◆ **What you will do**:
Reproduce the text of every one of the records below line for line, without changing a word. Leave the pictures out of your answer.
BEGIN Data in this exercise
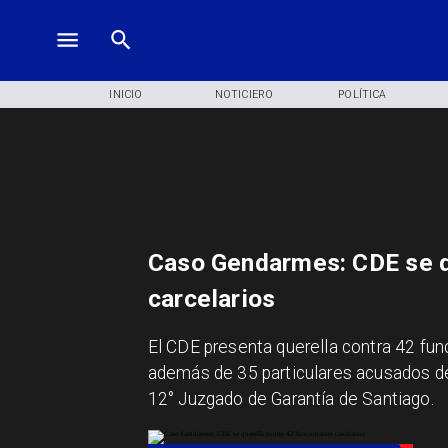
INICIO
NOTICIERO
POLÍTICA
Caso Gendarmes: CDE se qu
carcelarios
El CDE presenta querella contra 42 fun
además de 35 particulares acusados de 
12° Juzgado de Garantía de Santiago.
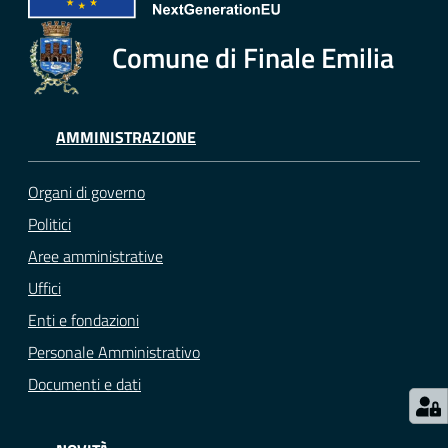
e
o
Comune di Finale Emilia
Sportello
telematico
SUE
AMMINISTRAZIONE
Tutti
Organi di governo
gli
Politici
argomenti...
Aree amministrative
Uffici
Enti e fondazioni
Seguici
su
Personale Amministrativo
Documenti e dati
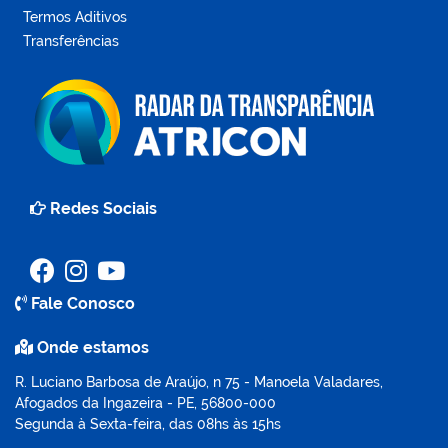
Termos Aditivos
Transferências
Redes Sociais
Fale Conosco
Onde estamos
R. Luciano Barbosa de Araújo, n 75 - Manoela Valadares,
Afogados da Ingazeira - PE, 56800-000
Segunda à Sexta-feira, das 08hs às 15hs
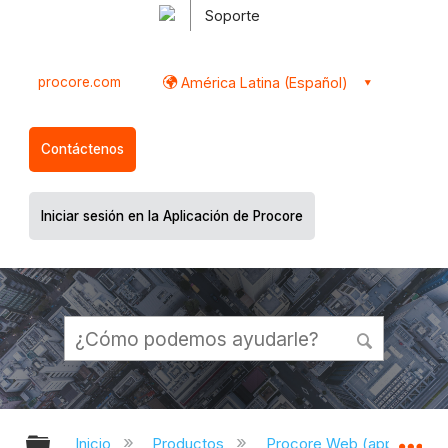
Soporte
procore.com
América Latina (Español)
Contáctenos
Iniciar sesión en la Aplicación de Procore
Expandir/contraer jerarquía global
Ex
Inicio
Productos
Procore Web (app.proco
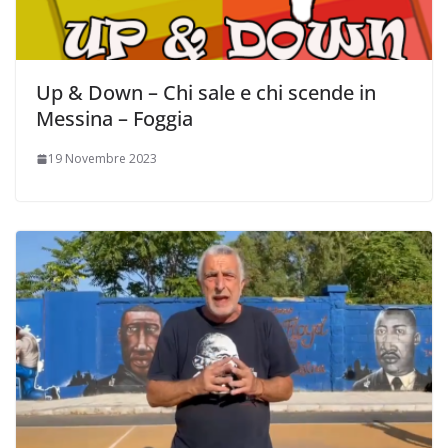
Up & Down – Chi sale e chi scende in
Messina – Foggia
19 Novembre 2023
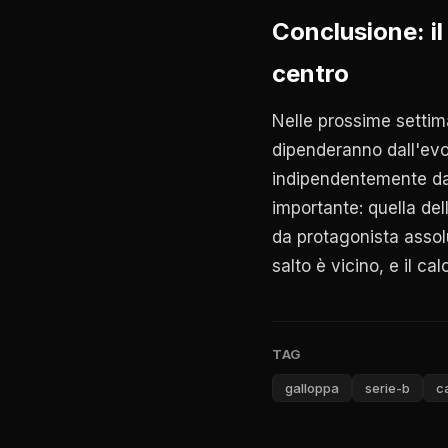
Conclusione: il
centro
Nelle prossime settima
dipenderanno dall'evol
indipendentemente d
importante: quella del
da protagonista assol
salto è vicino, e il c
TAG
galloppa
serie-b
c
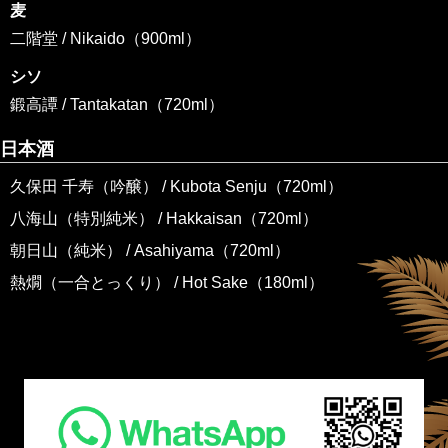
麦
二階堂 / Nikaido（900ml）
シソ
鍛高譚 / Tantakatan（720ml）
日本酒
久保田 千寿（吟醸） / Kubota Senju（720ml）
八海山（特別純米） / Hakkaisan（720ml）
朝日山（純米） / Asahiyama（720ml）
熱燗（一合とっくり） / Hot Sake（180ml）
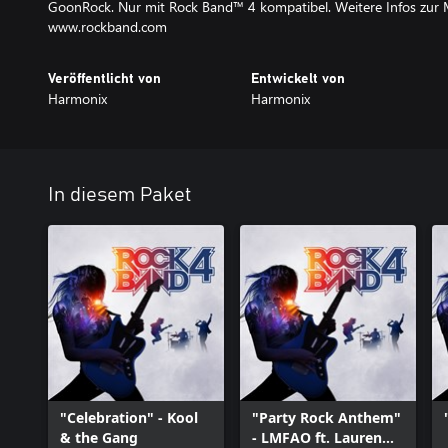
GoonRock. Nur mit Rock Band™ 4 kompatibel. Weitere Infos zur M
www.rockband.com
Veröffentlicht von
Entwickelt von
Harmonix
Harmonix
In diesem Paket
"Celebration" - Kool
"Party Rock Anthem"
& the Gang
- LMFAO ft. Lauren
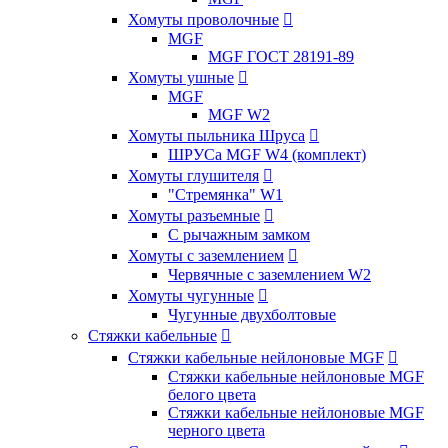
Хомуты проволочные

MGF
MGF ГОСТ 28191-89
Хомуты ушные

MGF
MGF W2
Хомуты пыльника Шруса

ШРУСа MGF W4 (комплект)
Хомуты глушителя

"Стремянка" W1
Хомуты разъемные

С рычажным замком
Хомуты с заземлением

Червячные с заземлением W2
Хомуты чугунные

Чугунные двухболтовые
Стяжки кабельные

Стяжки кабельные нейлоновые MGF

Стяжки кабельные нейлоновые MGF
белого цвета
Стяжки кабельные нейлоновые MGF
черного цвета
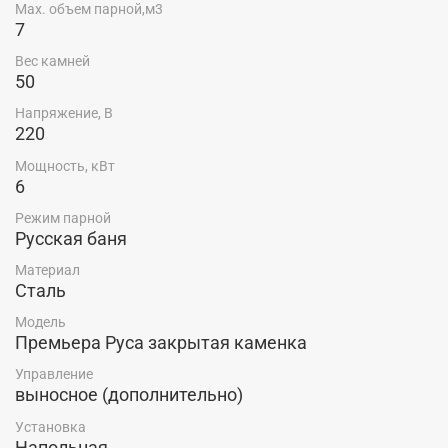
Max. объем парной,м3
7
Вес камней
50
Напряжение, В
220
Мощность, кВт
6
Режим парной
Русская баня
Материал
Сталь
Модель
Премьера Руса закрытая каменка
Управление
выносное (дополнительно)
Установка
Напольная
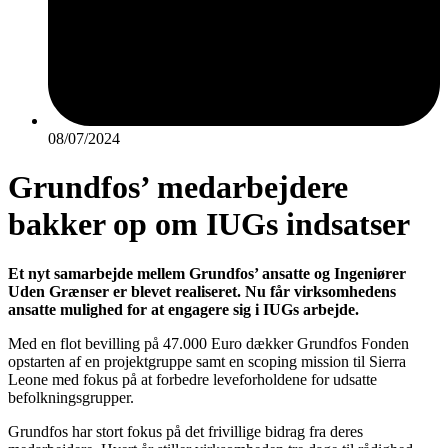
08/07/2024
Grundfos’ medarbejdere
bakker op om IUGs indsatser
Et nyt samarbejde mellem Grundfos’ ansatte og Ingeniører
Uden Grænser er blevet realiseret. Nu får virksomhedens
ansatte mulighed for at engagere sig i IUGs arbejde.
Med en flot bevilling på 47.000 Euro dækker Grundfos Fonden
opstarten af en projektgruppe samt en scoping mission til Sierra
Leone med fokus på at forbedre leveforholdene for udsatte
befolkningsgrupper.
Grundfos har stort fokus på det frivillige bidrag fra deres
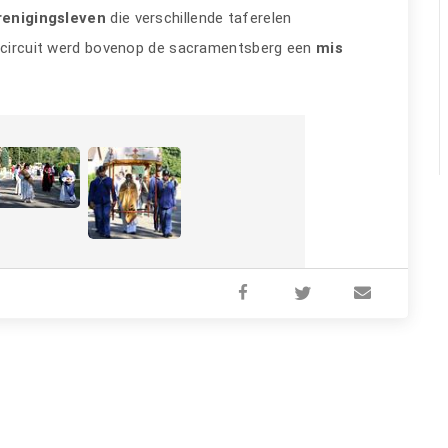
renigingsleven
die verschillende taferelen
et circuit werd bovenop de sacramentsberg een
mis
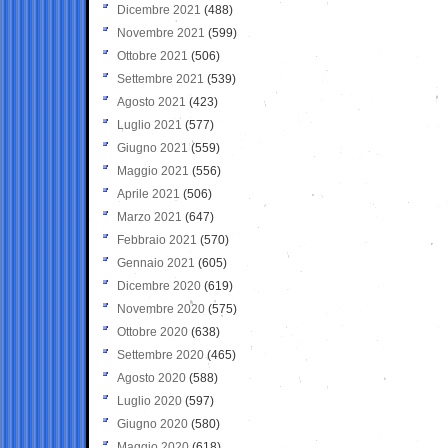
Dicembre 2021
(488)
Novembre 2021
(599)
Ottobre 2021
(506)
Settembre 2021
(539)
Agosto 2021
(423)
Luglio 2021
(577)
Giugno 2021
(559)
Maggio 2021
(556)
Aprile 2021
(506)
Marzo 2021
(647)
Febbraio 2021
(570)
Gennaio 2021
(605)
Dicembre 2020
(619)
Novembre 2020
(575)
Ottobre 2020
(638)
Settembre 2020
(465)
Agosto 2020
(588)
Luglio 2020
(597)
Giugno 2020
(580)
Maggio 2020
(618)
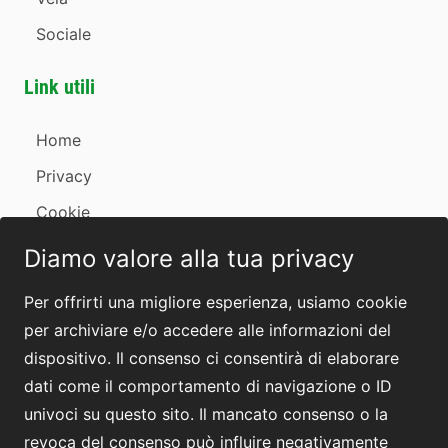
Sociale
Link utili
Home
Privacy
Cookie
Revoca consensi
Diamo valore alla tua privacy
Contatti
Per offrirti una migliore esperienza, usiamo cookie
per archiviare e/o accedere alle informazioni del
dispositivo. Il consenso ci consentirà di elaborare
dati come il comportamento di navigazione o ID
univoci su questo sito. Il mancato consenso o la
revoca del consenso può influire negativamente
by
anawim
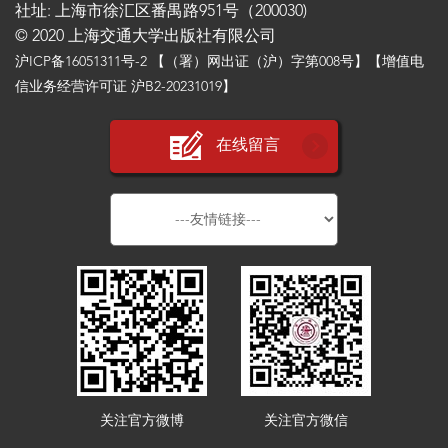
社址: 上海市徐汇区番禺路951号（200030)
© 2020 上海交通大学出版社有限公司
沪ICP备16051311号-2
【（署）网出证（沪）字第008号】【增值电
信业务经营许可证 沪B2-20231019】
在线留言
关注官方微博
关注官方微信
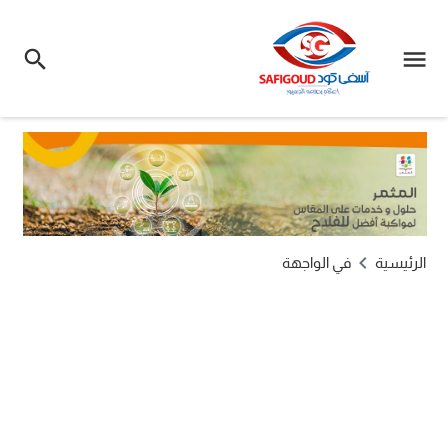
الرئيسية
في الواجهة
END Data in this exercise
◆ **Exercise output**:
INICIO
NOTICIERO
POLÍTICA
Caso Gendarmes: CDE se qu
carcelarios
El CDE presenta querella contra 42 fun
además de 35 particulares acusados de 
12° Juzgado de Garantía de Santiago.
e
o
Comune di Finale Emilia
Sportello
telematico
SUE
AMMINISTRAZIONE
Tutti
Organi di governo
gli
Politici
argomenti...
Aree amministrative
Uffici
Enti e fondazioni
Seguici
su
Personale Amministrativo
Documenti e dati
Termos Aditivos
Transferências
Redes Sociais
Fale Conosco
Onde estamos
R. Luciano Barbosa de Araújo, n 75 - Manoela Valadares,
Afogados da Ingazeira - PE, 56800-000
Segunda à Sexta-feira, das 08hs às 15hs
Soporte
procore.com
América Latina (Español)
Contáctenos
Iniciar sesión en la Aplicación de Procore
Expandir/contraer jerarquía global
Ex
Inicio
Productos
Procore Web (app.proco
Up & Down – Chi sale e chi scende in
Messina – Foggia
19 Novembre 2023
Conclusione: il
centro
Nelle prossime settima
dipenderanno dall'evol
indipendentemente d
importante: quella del
da protagonista assol
salto è vicino, e il c
TAG
galloppa
serie-b
c
麦
二階堂 / Nikaido（900ml）
シソ
鍛高譚 / Tantakatan（720ml）
日本酒
久保田 千寿（吟醸） / Kubota Senju（720ml）
八海山（特別純米） / Hakkaisan（720ml）
朝日山（純米） / Asahiyama（720ml）
熱燗（一合とっくり） / Hot Sake（180ml）
GoonRock. Nur mit Rock Band™ 4 kompatibel. Weitere Infos zur M
www.rockband.com
Veröffentlicht von
Entwickelt von
Harmonix
Harmonix
In diesem Paket
"Celebration" - Kool
"Party Rock Anthem"
& the Gang
- LMFAO ft. Lauren
Хомуты проволочные

MGF
MGF ГОСТ 28191-89
Хомуты ушные

MGF
MGF W2
Хомуты пыльника Шруса

ШРУСа MGF W4 (комплект)
Хомуты глушителя

"Стремянка" W1
Хомуты разъемные

С рычажным замком
Хомуты с заземлением

Червячные с заземлением W2
Хомуты чугунные

Чугунные двухболтовые
Стяжки кабельные

Стяжки кабельные нейлоновые MGF

Стяжки кабельные нейлоновые MGF
белого цвета
Стяжки кабельные нейлоновые MGF
черного цвета
Max. объем парной,м3
7
Вес камней
50
Напряжение, В
220
Мощность, кВт
6
Режим парной
Русская баня
Материал
Сталь
Модель
Премьера Руса закрытая каменка
Управление
выносное (дополнительно)
Установка
Напольная
08/07/2024
Grundfos’ medarbejdere
bakker op om IUGs indsatser
Et nyt samarbejde mellem Grundfos’ ansatte og Ingeniører
Uden Grænser er blevet realiseret. Nu får virksomhedens
ansatte mulighed for at engagere sig i IUGs arbejde.
Med en flot bevilling på 47.000 Euro dækker Grundfos Fonden
opstarten af en projektgruppe samt en scoping mission til Sierra
Leone med fokus på at forbedre leveforholdene for udsatte
befolkningsgrupper.
Grundfos har stort fokus på det frivillige bidrag fra deres
renigingsleven
die verschillende taferelen
et circuit werd bovenop de sacramentsberg een
mis
Dicembre 2021
(488)
Novembre 2021
(599)
Ottobre 2021
(506)
Settembre 2021
(539)
Agosto 2021
(423)
Luglio 2021
(577)
Giugno 2021
(559)
Maggio 2021
(556)
Aprile 2021
(506)
Marzo 2021
(647)
Febbraio 2021
(570)
Gennaio 2021
(605)
Dicembre 2020
(619)
Novembre 2020
(575)
Ottobre 2020
(638)
Settembre 2020
(465)
Agosto 2020
(588)
Luglio 2020
(597)
Giugno 2020
(580)
Maggio 2020
(618)
Sociale
Link utili
Home
Privacy
Cookie
Revoca consensi
Diamo valore alla tua privacy
Contatti
Per offrirti una migliore esperienza, usiamo cookie
per archiviare e/o accedere alle informazioni del
dispositivo. Il consenso ci consentirà di elaborare
dati come il comportamento di navigazione o ID
univoci su questo sito. Il mancato consenso o la
revoca del consenso può influire negativamente
by
anawim
社址: 上海市徐汇区番禺路951号（200030)
© 2020 上海交通大学出版社有限公司
沪ICP备16051311号-2
【（署）网出证（沪）字第008号】【增值电
信业务经营许可证 沪B2-20231019】
在线留言
关注官方微博
关注官方微信
الرئيسية
في الواجهة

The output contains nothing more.